国民病のひとつと言われる「痔」。諸説あるが日本人の3人に1人が経験者というのが妥当なセンで、調査によってはそれ以上の数字も出ている。ただでさえ病院通いは面倒で、時間を作れない人も多い上に部位が部位だけに恥ずかしいのか、受診率が50%を切るのも特徴だ。

意外とわかっていない
三大「痔」疾患をおさらい

「痔主」3人に1人なのに半数が治療しない日本おしり事情国民病とも言える「痔」。そのなかでも「いぼ痔」「切れ痔」「痔ろう」が三大疾患だ

 そもそも痔とは肛門部の疾患の総称である。なかでも「いぼ痔」「切れ痔」「痔ろう」が三大疾患ともいえる代表的なもので、痔といえばこの3つを指すと考えてよい。ちなみにいぼ痔は「痔核」、切れ痔は「裂肛」が医学上の正式名称で、字面だけで具合が悪くなりそうだ。

 痔核は直腸や肛門周辺の静脈が鬱血し、いぼ状になった状態で、出血や痛みを伴うことが多い。いきみや、便秘、激しい下痢、重いものを持つなどの肛門への負担により、症状は重くなっていく。長時間座ったままなどの姿勢を取り続けるのも鬱血の原因となりよろしくない。胃腸の調子が悪く、トイレに座っていることが多い人は要注意である。経年による肛門の皮膚や粘膜の支持組織がゆるんでくるのも原因のひとつで、「働き盛りに多い」「中年以降に多い」とされるのはこのタイプ(痔核)である。

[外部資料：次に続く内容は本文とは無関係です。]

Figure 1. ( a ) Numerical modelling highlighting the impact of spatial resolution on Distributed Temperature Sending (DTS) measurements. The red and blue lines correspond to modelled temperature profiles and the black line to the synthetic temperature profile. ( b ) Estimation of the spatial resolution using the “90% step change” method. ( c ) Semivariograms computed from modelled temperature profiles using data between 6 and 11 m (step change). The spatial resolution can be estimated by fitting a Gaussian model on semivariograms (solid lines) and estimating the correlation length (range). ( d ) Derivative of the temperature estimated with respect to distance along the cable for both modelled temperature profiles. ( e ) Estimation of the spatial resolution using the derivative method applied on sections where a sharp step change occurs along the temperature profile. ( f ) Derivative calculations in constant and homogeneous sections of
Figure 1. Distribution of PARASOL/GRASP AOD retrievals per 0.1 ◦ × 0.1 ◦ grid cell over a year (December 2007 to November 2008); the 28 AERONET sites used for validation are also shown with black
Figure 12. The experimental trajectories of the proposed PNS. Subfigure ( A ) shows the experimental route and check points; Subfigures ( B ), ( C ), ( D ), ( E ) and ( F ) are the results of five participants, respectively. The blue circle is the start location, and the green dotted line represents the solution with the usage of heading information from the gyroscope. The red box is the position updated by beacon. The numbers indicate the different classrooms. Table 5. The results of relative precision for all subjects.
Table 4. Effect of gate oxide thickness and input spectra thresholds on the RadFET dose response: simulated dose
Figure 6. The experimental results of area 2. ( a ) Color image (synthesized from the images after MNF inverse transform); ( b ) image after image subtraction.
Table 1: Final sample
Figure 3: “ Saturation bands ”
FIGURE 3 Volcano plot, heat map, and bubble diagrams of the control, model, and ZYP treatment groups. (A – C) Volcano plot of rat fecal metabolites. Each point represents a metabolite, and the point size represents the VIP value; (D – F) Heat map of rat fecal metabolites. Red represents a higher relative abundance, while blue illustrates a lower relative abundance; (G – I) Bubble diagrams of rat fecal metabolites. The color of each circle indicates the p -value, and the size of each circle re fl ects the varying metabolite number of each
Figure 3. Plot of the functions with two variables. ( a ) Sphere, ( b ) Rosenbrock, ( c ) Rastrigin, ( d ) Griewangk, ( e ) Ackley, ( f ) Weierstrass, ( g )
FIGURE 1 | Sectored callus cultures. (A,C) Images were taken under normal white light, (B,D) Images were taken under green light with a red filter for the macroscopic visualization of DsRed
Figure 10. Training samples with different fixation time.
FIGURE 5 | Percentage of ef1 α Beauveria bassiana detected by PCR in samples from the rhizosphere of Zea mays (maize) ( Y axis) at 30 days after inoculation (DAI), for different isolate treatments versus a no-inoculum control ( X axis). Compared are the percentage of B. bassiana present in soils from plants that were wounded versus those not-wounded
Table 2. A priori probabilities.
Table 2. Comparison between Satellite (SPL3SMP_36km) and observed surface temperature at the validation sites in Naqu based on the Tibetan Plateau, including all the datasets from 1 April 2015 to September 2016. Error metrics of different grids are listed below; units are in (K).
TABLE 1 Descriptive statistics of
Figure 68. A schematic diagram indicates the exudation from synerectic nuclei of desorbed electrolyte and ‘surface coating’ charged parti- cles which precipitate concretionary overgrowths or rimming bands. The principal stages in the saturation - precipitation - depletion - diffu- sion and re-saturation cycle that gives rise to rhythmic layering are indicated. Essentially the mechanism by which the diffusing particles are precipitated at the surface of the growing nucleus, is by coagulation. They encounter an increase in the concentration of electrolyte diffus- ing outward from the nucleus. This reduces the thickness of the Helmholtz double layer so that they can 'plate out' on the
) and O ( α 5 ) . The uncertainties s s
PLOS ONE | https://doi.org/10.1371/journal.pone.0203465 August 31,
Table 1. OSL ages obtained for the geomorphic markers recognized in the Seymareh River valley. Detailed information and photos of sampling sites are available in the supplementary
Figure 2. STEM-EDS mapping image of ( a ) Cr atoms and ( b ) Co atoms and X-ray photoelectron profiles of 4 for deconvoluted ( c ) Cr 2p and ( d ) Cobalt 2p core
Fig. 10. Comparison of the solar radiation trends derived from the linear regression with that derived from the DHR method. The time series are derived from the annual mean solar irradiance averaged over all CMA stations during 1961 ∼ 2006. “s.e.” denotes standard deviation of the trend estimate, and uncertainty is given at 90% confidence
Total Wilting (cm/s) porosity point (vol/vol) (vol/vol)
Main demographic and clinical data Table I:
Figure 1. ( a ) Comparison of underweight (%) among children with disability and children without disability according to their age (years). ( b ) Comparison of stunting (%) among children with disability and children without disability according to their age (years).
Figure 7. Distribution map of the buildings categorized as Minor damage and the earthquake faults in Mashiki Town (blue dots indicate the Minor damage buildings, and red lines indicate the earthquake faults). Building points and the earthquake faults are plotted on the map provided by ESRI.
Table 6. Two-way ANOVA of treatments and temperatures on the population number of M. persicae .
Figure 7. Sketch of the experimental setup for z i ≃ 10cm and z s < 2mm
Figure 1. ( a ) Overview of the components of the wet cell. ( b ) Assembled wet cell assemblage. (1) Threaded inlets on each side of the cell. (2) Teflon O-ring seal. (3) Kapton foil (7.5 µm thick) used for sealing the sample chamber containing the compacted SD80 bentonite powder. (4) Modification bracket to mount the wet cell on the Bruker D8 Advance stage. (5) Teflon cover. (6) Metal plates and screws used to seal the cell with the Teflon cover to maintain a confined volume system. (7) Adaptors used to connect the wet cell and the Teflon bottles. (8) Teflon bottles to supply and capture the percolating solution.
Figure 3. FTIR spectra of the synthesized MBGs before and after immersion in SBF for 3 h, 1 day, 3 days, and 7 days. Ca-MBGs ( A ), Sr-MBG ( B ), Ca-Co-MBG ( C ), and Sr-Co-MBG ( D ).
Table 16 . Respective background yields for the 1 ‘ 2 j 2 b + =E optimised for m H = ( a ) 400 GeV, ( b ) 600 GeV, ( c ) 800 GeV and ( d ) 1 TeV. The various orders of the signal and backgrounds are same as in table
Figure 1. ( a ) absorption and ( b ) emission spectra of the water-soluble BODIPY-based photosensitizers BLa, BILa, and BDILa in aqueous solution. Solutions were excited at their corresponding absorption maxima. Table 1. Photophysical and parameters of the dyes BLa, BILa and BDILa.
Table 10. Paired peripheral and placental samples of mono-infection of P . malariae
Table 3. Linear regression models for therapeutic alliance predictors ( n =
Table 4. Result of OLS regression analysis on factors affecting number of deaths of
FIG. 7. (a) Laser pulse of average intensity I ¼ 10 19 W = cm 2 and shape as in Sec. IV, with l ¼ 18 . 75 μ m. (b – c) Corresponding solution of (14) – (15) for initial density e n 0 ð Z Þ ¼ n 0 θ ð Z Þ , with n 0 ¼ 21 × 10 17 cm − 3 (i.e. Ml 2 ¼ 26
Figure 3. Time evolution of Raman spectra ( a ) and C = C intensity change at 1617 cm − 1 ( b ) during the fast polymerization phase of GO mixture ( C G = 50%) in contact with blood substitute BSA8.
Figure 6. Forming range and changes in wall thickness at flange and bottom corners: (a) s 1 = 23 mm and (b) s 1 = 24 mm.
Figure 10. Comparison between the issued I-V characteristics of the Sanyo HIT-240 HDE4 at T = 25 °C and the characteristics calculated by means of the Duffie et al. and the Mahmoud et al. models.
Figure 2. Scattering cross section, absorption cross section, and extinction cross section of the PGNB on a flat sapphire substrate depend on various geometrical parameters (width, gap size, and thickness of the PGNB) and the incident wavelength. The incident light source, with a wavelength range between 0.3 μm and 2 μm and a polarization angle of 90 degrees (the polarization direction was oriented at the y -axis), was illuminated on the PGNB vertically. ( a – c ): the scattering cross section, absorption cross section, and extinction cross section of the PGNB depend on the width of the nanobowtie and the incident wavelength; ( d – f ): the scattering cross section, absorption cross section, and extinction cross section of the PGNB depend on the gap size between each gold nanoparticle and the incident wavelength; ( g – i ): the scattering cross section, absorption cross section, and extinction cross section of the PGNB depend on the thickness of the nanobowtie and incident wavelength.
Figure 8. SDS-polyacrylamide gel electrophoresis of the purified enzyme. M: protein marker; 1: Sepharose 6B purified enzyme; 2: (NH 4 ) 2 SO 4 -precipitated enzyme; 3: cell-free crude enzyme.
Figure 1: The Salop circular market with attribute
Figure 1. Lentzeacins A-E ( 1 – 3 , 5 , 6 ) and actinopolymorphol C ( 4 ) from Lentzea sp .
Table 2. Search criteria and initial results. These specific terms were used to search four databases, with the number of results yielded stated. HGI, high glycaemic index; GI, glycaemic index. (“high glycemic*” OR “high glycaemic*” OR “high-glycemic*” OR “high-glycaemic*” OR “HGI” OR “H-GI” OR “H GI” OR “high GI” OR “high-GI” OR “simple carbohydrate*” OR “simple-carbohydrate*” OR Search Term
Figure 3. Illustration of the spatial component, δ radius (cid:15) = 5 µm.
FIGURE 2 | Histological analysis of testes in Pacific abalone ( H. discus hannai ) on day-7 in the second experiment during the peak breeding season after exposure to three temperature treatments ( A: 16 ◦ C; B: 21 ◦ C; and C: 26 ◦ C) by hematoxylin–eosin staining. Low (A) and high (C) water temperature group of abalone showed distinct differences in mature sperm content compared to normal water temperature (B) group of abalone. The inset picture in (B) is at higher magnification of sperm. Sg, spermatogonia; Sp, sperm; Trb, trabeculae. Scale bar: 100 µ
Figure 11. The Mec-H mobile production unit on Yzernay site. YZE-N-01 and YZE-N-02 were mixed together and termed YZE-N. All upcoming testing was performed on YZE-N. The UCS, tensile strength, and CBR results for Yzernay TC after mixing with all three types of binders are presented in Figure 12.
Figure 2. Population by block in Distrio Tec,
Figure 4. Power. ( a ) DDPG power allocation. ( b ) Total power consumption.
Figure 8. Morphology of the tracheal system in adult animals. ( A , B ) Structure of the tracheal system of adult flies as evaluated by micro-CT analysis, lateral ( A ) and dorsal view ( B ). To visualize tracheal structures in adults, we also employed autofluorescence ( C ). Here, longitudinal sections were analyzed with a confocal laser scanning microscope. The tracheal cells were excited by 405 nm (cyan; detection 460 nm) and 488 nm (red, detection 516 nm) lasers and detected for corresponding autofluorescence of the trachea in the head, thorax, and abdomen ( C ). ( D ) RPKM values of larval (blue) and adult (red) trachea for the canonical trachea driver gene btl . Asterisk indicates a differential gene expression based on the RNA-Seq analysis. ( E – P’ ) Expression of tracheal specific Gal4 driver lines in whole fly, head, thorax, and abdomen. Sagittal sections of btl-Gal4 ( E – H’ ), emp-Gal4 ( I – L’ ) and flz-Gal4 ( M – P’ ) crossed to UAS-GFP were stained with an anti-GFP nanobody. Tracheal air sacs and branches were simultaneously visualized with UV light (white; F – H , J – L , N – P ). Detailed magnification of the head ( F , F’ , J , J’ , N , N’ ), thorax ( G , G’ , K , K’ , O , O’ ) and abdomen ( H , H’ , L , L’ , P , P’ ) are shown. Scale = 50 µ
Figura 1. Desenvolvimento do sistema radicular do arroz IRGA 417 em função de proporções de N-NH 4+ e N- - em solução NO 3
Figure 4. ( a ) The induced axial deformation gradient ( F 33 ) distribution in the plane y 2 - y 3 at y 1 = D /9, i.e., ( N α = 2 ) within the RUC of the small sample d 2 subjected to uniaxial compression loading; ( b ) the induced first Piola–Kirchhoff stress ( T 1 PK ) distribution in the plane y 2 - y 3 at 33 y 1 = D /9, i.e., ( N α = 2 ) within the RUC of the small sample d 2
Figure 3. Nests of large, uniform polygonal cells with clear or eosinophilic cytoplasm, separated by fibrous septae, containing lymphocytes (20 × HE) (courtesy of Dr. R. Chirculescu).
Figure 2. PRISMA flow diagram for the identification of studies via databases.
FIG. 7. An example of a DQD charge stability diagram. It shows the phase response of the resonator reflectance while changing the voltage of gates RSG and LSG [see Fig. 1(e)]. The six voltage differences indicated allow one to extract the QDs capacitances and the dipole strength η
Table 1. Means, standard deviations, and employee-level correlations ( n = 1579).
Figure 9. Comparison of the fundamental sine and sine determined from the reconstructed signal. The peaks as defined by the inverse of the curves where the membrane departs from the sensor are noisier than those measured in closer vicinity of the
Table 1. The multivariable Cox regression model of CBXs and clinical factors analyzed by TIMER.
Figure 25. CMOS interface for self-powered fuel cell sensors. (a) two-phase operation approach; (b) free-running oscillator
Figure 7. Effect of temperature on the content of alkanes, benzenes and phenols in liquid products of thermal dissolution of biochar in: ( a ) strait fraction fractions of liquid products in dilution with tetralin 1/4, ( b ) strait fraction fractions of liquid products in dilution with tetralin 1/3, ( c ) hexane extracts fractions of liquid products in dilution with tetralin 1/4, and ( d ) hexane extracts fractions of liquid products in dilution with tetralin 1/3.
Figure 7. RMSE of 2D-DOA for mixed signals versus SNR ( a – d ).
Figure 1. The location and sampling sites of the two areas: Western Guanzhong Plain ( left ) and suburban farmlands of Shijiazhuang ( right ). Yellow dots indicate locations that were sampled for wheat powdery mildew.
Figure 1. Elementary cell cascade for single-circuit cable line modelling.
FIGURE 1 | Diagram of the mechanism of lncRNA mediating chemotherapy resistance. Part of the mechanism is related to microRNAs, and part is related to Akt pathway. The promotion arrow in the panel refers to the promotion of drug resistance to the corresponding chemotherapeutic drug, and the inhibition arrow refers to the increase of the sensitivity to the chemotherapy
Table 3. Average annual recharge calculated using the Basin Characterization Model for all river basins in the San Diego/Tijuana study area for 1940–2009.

 裂肛は肛門のケガである。便秘時などの硬い便が肛門から出る際に、肛門の上皮が裂け、痛んだり出血したりするのだ。便秘や出産のときに強い腹圧をかける悪影響から女性に多いとされるが、男性の患者も少なくない。便秘と同様に下痢も危険だ。下痢の水分の多い便は肛門粘膜に浸透して炎症を起こしやすい。慢性の下痢なら粘膜がダメージを受け続けることになり、切れやすくなってしまうのである。